ChunkFormer-Large-Vie: Large-Scale Pretrained ChunkFormer for Vietnamese Automatic Speech Recognition

PWC PWC

License: CC BY-NC 4.0 GitHub Paper


Table of contents

  1. Model Description
  2. Documentation and Implementation
  3. Benchmark Results
  4. Usage
  5. Citation
  6. Contact

Model Description

ChunkFormer-Large-Vie is a large-scale Vietnamese Automatic Speech Recognition (ASR) model based on the ChunkFormer architecture, introduced at ICASSP 2025. The model has been fine-tuned on approximately 3000 hours of public Vietnamese speech data sourced from diverse datasets. A list of datasets can be found HERE.

!!! Please note that only the [train-subset] was used for tuning the model.


Documentation and Implementation

The Documentation and Implementation of ChunkFormer are publicly available.
········
### Written instruction
Rewrite the part of the ChunkFormer-Large-Vie page that opens with the words containing "Table of contents" and closes with "tuning the model.", renaming "Model Description" to "Overview" wherever it occurs. The data that comes next is separate material, unrelated to the ChunkFormer-Large-Vie page.

### Data segment
········
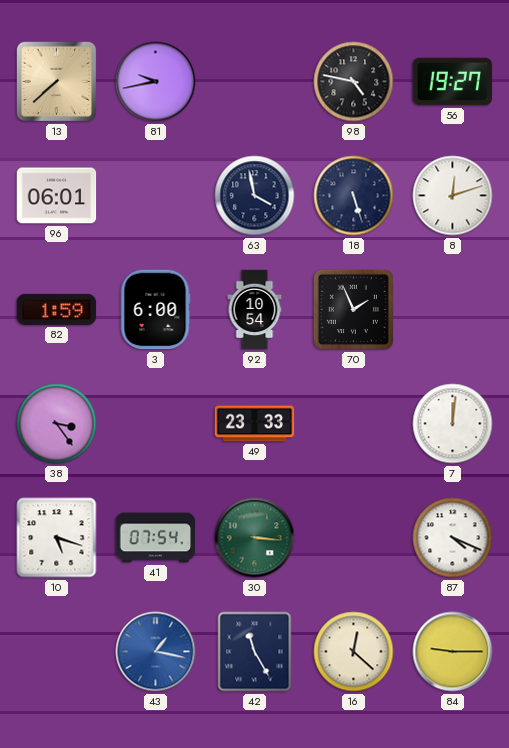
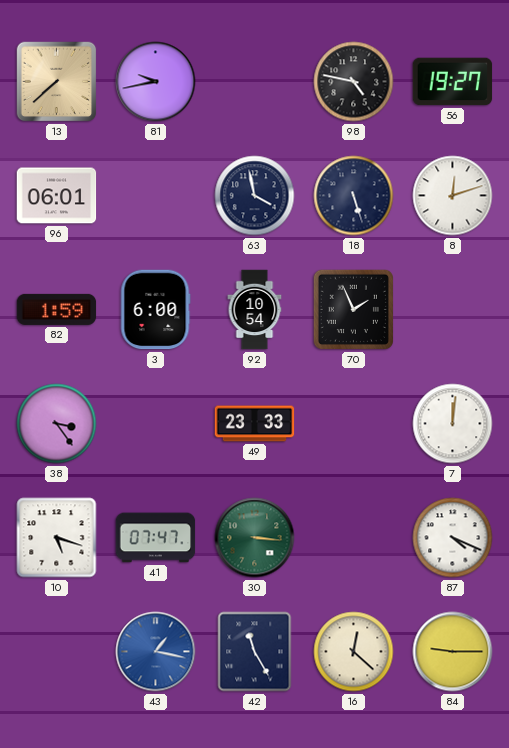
41: 07:54 -> 07:47
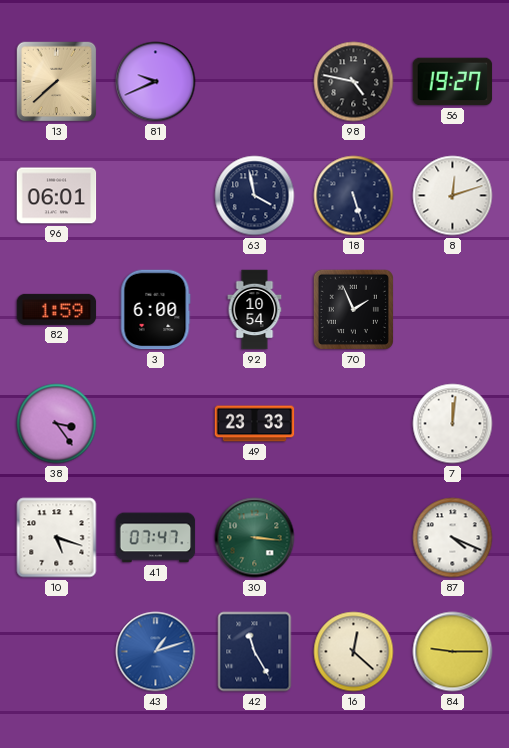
81: 9:43 -> 9:41
43: 1:17 -> 1:12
········
### Problem solution
Table of contents

  1. Overview
  2. Documentation and Implementation
  3. Benchmark Results
  4. Usage
  5. Citation
  6. Contact

Overview

ChunkFormer-Large-Vie is a large-scale Vietnamese Automatic Speech Recognition (ASR) model based on the ChunkFormer architecture, introduced at ICASSP 2025. The model has been fine-tuned on approximately 3000 hours of public Vietnamese speech data sourced from diverse datasets. A list of datasets can be found HERE.

!!! Please note that only the [train-subset] was used for tuning the model.